Text extractions at the page level:
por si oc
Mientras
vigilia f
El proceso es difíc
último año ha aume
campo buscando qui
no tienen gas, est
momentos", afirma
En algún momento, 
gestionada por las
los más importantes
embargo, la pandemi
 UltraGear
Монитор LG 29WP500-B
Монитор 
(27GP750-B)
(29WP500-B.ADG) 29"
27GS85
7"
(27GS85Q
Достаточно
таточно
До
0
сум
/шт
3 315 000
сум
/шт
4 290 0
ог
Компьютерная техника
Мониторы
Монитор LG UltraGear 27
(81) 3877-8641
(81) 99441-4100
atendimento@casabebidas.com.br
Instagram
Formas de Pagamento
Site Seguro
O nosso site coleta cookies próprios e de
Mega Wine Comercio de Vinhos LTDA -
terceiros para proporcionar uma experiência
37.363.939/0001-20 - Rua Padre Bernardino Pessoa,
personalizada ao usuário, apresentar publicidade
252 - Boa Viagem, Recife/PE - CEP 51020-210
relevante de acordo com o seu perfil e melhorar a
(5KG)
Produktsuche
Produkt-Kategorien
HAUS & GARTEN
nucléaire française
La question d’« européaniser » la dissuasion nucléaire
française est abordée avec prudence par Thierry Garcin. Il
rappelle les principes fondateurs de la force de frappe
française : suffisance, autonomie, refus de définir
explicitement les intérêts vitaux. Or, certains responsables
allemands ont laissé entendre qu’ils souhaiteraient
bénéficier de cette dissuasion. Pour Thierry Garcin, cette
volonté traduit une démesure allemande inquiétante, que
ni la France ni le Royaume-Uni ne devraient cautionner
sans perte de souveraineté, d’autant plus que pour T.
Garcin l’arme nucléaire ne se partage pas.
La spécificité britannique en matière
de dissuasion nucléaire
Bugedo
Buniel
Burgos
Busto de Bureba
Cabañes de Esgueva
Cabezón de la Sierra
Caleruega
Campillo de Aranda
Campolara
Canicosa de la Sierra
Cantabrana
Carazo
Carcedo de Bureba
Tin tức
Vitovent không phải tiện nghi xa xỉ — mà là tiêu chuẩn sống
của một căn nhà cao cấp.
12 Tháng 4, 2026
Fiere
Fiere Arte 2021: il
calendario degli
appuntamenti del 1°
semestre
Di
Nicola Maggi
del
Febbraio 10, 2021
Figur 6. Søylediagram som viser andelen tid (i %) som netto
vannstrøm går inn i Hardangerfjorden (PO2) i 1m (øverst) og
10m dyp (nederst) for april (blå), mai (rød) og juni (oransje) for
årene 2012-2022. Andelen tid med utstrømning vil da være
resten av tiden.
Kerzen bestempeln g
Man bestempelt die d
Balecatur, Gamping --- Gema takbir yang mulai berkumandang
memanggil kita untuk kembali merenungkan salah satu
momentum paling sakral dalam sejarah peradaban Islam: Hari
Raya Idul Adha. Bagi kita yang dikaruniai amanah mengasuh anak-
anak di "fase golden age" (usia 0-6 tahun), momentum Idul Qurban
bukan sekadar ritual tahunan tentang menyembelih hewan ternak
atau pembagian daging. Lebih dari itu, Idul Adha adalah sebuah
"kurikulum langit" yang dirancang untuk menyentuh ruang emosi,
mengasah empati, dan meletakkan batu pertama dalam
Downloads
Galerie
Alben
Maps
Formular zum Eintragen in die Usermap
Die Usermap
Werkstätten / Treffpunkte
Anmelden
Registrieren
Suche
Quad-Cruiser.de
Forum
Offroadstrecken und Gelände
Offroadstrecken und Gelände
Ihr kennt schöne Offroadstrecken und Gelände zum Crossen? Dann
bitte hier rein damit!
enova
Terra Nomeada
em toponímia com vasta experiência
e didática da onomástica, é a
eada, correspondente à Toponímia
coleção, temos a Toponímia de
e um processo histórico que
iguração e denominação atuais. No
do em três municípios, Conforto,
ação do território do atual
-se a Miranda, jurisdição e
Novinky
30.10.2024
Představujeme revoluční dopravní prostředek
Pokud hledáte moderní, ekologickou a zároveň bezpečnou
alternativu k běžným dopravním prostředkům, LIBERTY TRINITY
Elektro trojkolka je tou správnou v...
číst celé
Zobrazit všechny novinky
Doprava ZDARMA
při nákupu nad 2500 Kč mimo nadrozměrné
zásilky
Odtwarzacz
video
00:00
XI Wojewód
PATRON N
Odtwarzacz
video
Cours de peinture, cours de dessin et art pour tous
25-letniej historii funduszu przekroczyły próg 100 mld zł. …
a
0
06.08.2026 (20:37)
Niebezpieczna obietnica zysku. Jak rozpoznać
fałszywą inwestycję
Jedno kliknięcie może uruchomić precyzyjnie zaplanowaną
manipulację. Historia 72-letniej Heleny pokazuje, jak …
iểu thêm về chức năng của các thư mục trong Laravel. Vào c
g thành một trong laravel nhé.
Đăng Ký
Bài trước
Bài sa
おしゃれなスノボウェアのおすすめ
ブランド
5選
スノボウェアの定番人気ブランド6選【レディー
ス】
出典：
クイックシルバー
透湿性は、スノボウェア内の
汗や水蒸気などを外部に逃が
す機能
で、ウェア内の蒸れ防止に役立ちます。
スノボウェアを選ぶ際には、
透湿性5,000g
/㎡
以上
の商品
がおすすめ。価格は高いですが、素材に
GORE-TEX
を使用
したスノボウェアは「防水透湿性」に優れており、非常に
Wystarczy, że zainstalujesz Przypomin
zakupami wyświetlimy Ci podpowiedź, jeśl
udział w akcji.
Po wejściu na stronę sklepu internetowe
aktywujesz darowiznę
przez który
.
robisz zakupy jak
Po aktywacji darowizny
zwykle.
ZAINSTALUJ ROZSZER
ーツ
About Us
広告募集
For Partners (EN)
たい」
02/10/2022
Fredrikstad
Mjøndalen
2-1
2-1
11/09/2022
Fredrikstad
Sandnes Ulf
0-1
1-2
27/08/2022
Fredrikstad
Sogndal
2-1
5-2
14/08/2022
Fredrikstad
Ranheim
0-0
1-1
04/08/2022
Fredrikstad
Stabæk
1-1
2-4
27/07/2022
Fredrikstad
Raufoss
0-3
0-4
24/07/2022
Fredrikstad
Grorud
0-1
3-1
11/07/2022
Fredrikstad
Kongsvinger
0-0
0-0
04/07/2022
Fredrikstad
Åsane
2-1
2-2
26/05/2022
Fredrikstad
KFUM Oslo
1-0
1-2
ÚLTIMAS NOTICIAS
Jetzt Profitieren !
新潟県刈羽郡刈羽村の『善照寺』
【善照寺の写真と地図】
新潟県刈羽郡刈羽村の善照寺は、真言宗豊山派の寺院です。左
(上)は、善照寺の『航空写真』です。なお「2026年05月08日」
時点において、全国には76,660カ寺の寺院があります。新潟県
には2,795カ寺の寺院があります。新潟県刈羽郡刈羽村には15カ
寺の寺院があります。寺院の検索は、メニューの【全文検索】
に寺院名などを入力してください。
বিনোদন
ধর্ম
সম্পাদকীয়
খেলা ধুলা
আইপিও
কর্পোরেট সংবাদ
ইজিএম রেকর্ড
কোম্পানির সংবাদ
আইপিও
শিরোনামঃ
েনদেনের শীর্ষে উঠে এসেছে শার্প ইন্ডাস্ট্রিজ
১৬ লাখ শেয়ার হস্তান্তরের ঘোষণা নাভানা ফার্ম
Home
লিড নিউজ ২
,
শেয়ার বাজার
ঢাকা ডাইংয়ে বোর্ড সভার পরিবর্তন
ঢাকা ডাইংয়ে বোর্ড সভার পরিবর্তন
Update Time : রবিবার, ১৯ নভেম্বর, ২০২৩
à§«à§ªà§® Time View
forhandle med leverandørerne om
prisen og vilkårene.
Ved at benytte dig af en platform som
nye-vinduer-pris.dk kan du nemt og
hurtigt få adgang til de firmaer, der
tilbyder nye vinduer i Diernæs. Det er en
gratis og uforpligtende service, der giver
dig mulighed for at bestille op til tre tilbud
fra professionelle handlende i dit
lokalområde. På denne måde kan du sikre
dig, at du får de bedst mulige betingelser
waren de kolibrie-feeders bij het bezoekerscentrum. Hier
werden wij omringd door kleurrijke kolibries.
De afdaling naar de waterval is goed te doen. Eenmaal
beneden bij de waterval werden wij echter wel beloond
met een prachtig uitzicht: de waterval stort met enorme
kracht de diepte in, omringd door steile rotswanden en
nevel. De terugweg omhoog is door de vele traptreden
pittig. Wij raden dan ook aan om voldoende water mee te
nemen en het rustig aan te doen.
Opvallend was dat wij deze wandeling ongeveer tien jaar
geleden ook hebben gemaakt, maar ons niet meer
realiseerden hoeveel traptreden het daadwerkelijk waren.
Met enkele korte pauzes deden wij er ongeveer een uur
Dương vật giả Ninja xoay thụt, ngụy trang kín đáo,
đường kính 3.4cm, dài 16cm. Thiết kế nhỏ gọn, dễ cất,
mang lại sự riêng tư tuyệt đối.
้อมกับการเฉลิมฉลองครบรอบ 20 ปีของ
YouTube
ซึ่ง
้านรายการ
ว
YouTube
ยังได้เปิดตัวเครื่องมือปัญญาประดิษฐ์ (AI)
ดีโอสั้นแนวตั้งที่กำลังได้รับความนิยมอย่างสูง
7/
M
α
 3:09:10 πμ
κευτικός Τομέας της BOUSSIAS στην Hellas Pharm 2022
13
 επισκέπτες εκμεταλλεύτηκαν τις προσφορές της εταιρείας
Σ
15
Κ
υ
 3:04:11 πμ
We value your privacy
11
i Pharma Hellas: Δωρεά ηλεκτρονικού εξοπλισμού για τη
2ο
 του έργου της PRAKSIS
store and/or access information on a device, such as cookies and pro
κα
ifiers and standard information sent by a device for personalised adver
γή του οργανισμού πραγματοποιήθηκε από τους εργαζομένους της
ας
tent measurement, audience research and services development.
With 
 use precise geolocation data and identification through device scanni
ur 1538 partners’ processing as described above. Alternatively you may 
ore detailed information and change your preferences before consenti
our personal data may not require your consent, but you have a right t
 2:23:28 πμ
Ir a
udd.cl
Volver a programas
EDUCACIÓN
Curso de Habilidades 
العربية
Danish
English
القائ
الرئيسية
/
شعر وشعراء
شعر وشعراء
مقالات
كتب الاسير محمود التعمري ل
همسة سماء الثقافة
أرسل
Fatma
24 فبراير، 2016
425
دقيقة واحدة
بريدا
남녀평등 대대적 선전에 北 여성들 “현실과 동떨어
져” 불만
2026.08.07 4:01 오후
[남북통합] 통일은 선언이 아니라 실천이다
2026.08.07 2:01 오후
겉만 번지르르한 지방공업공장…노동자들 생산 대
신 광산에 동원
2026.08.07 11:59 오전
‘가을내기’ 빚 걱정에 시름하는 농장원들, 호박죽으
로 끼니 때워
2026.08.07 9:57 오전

WHAT IS EXPECTED: Select every line of the material that contains the string "door".

OUTPUT FOR THIS EXERCISE:
werden wij omringd door kleurrijke kolibries.
kracht de diepte in, omringd door steile rotswanden en
nevel. De terugweg omhoog is door de vele traptreden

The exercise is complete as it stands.